Managing the Stressors Caused by the Coronavirus

Managing the Stressors Caused by the Coronavirus

As we enter into the seventh month of the pandemic, we are all experiencing the effects of accumulative stress on ourselves and those around us.  The stress is particularly felt in the workplace. The CDC has identified many common stressors experienced by employers and employees as a result of the pandemic.  Any one of these stressors is significant on its own, but having two or more of these stressors can significantly increase the intensity of the stress.  COVID related stressors identified by the CDC include:

  • Concern about the risk of being exposed to the virus at work
  • Taking care of personal and family needs while working
  • Managing a different workload
  • Lack of access to the tools and equipment needed to perform your job
  • Feeling that you are not contributing enough to work or guilt about not being on the frontline
  • Uncertainty about the future of your workplace and/or employment
  • Learning new communication tools and dealing with technical difficulties
  • Adapting to a different workspace and/or work schedule*

Increased stress in the workplace can put the company, employers and employees in a state of crisis. A crisis is defined as any situation in which the demands being exerted exceed the existing resources and coping mechanisms.  These new demands force us to grow and to develop new resources and skills.  However, if the crisis isn't managed, the stress can cause us to weaken.  If we are to grow rather than deteriorate under increased stress, we must be proactive.
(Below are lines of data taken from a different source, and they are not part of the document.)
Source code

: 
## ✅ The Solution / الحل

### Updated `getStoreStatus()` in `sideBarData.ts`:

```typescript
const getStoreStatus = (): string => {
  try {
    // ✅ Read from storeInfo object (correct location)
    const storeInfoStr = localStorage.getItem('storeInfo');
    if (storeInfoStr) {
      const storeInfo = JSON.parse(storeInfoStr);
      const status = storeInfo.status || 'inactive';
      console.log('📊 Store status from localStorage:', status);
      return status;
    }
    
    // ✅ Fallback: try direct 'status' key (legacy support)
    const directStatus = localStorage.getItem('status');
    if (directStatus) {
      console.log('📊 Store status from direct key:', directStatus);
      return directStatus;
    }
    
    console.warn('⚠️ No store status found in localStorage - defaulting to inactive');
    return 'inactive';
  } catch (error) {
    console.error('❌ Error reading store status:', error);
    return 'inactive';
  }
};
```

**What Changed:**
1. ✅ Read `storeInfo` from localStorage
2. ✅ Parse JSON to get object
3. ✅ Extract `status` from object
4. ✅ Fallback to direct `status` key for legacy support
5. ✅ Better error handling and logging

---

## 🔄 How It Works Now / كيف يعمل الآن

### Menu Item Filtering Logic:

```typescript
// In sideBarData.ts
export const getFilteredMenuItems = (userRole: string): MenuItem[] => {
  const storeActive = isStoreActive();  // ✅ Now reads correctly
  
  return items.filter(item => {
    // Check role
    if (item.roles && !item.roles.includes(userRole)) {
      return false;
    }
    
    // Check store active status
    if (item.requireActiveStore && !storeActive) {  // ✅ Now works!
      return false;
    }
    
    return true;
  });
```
Actively working to solve our problems is a great way to reduce our stress.  Sometimes we tolerate situations that could be solved, on our own, or with outside help.  Some problems aren't solvable, and fighting against the problem is not only futile, it increases our stress.  We can lower our stress by letting go of the struggle against the things we cannot change.

If a problem can't be solved, we can reduce our stress by changing the way we think about the problem.  It helps to think of unsolvable problems as we would the rain.  We may not be able to stop the rain, but we can manage the inconvenience of the rain by using an umbrella.  Or, we could change the way we think about the rain, possibly embracing it.  If we can't embrace the rain, we can learn to tolerate the rain.  It serves no purpose to rail against the rain and to do so would only increase our discomfort with the rain.

Many of our external stresses can be reduced by applying the rain analogy.  Solve the problem if you can, work around it when you can't, embrace it if possible, or learn to tolerate it if all else fails.  Despite the struggles and problems, we face, solvable or unsolvable, we can manage our stress levels by focusing our attention on what we do have control over; our own reactions to what happens around us.